The AU has established an Africa Taskforce for Coronavirus (AFTCOR), set up to develop a unified continent-wide strategy to combat the virus and its impacts. African member states are taking a number of measures to contain the spread of the virus and mitigate its socio-economic impact.
As part of rapid measures adopted to counter the pandemic, the AU established an African Fund aimed at addressing the virus.
The fund aims to provide the necessary support for African countries against the virus outbreak. The AU has raised donations for the Fund, in addition to allocating $25m of its own budget to support the fund.
The AU also expressed its refusal to transform the continent into a testing lab where new medicines for the virus could be tested.
Meanwhile Egypt, Ghana, Kenya and South Africa announced that they will work to produce medical supplies to combat the new epidemic.
The African Center for Disease Control (Africa CDC) was assigned a set of unifying visions and policies to curb the virus’ spread in Africa. This comes in addition to providing medical equipment and expertise aimed at helping those countries most affected by the pandemic.
The Africa CDC is also responsible for collecting the necessary information on the continent’s capabilities to support countries suffering from a lack of medical services.
Unfortunately the extraordinary African summit “Silencing the Guns” was postponed due to the pandemic, as it was difficult to hold the extraordinary African Summit that was scheduled in May. The AU’s members are expected to re-schedule the summit for next November.
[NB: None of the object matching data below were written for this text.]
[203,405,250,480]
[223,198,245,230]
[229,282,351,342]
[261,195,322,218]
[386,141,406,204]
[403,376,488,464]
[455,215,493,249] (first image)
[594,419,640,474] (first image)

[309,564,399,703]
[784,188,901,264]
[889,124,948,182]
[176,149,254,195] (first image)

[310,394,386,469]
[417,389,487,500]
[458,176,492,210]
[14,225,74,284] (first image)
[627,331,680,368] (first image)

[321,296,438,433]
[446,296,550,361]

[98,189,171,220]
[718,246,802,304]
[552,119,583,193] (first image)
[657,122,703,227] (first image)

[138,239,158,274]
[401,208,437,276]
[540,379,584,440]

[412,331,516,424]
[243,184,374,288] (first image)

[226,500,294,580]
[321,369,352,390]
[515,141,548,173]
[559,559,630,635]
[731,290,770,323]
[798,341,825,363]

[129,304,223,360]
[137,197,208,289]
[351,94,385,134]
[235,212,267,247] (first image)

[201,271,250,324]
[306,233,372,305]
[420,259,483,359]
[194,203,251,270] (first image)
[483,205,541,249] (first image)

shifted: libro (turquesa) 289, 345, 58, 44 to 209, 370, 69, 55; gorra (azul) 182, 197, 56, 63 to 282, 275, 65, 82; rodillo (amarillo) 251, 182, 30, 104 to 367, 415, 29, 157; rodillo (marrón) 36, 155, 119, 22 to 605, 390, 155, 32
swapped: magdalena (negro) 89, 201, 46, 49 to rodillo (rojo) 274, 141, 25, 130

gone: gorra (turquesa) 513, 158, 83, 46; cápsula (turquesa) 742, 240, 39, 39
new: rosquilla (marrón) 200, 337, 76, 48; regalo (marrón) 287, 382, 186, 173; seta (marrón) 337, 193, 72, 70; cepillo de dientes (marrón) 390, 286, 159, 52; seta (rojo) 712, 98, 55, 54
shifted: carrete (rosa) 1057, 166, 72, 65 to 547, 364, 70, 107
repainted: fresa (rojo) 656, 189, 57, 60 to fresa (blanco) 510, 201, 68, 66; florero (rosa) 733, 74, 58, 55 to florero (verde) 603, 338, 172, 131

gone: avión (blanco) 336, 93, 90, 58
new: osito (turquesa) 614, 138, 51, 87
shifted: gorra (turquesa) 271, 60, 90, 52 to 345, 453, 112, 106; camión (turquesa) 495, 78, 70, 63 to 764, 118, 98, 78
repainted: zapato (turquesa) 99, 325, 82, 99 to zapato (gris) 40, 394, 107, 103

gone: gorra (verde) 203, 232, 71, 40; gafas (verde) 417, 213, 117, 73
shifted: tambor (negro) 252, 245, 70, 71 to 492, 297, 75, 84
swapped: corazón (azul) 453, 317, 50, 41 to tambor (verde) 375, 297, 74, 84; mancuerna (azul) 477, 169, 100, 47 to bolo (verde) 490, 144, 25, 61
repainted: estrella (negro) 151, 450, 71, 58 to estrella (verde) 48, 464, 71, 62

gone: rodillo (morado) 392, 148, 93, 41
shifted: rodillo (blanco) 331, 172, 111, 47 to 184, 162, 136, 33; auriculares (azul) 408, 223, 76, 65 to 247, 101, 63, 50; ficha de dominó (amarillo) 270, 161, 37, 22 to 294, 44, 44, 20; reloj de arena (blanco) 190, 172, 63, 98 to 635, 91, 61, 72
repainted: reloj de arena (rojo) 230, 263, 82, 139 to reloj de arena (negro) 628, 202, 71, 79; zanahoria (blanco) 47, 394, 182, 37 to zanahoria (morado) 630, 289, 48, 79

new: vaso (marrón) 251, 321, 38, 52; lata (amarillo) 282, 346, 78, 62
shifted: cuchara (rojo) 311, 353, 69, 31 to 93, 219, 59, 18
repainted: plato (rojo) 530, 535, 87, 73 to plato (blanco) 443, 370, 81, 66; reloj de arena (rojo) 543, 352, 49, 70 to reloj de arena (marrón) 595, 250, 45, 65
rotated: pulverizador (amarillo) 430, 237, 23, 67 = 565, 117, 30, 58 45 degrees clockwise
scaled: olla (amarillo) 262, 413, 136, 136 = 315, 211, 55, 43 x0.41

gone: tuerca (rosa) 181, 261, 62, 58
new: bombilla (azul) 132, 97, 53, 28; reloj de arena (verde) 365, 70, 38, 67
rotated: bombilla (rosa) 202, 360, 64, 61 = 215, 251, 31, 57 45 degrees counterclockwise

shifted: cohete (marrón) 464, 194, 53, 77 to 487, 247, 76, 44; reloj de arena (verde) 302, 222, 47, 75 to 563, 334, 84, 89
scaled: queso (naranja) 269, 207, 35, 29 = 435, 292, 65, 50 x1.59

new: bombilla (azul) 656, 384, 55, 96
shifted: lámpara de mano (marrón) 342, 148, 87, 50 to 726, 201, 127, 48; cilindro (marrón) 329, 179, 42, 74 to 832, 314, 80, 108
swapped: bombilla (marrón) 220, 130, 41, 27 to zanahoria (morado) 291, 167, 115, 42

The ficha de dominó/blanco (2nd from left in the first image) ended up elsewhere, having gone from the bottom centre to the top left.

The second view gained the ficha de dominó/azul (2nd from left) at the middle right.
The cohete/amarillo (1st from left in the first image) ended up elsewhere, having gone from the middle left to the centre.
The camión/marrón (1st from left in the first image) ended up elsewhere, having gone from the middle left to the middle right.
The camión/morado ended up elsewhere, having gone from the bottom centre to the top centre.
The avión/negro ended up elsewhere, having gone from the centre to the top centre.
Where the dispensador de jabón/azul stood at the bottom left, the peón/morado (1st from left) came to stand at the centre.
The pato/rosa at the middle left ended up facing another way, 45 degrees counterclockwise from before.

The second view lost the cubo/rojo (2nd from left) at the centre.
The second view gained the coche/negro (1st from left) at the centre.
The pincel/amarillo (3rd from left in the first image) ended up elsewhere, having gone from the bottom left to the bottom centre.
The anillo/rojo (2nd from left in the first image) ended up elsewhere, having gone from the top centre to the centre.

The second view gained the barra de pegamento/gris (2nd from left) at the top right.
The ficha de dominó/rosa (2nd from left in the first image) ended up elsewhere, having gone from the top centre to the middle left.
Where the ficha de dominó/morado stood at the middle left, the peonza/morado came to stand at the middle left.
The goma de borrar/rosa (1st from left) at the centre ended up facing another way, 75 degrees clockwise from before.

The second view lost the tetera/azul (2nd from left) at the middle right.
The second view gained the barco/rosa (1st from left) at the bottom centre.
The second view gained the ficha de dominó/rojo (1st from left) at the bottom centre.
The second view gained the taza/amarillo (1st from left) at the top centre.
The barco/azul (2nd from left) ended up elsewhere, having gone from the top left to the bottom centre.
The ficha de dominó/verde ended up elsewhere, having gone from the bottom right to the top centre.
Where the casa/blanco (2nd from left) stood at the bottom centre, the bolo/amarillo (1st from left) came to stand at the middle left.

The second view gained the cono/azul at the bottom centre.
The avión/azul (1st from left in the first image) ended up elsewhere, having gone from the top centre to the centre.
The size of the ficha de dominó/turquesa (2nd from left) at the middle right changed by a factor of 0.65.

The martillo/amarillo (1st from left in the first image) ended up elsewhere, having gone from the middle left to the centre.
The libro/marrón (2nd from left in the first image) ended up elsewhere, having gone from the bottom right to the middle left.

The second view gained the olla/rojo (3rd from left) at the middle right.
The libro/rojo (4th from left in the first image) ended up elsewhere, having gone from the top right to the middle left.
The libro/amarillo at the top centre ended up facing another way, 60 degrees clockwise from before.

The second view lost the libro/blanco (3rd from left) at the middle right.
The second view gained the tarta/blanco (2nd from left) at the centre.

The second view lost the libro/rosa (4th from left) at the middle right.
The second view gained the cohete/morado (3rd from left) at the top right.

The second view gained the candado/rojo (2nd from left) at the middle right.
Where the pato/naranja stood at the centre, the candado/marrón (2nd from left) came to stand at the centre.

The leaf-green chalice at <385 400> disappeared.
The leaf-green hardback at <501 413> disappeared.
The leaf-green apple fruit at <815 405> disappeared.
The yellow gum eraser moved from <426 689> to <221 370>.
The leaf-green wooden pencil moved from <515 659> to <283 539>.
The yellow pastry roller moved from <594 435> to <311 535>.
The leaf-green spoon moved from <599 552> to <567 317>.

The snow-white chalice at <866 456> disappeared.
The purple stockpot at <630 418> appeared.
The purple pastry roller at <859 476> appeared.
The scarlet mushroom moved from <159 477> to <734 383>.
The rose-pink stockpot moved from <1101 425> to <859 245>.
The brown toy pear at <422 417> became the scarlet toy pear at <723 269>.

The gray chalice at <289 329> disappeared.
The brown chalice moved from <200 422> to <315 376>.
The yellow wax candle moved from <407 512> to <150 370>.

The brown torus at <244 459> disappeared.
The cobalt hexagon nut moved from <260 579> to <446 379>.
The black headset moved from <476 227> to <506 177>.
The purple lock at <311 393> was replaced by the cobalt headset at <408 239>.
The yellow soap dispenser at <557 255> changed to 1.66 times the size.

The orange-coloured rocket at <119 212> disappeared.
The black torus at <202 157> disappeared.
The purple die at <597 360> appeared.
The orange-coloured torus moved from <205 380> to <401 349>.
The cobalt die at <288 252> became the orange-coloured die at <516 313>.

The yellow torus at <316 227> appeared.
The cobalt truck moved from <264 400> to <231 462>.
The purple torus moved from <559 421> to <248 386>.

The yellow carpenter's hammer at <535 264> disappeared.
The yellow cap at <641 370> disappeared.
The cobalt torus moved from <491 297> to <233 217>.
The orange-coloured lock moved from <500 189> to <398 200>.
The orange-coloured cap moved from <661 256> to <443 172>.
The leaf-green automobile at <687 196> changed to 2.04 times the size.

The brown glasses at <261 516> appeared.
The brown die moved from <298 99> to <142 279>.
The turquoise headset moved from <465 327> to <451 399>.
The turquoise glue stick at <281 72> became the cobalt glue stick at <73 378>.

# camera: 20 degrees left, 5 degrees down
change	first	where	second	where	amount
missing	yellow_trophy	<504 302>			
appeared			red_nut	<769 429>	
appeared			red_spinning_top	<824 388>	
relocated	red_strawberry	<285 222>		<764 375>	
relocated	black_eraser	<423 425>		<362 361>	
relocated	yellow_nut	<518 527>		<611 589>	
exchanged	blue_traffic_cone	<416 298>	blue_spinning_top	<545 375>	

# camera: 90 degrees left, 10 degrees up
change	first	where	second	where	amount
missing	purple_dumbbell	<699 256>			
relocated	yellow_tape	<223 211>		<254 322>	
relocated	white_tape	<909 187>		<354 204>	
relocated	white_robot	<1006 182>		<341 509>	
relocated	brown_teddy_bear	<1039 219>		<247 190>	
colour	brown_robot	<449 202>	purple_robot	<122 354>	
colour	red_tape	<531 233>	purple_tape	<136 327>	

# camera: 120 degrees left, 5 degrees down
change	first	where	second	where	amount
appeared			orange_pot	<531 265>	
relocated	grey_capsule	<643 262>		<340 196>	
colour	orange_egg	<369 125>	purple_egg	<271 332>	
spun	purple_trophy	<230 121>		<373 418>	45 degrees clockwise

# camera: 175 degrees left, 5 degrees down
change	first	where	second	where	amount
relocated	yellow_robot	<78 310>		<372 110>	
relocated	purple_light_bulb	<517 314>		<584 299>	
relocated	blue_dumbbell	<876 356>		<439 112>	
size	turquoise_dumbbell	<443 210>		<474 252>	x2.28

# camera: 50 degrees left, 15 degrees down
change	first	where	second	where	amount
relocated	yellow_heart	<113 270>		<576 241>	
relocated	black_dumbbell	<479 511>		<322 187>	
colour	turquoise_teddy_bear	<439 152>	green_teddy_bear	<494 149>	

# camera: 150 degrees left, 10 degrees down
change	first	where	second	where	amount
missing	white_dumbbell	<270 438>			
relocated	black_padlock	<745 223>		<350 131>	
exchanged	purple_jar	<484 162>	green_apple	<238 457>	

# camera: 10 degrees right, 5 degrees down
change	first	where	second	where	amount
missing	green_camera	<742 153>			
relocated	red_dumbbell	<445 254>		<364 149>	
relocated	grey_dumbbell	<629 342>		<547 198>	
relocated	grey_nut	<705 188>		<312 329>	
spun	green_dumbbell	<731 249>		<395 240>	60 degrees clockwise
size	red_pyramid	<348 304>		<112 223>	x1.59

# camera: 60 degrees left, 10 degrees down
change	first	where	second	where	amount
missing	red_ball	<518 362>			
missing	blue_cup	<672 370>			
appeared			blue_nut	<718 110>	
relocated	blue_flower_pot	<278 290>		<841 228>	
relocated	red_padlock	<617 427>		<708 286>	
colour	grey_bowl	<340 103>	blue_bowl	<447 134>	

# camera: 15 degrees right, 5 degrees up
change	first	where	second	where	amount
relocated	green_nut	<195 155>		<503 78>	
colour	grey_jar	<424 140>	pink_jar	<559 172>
AU Legal Counsel, Namira Negm, said that it’s youth who are the actual hope and strength of Africa. This entails that governments are responsible for engaging young people to help in the fight against the coronavirus.
In order to contain the pandemic, countries across Africa need to adopt a comprehensive approach. This would ensure the active participation of local communities and religious leaders, in addition to youth who are the most resilient, Negm said.
Youth should play an important role in spreading awareness, as well as cooperating with local authorities to carry out strategies against the virus.
Negm added that the reason behind the virus’ spread is that societies have failed to respect government imposed restrictions. As a result, it is the youth who must play a major role in informing their societies and families on ways to protect themselves.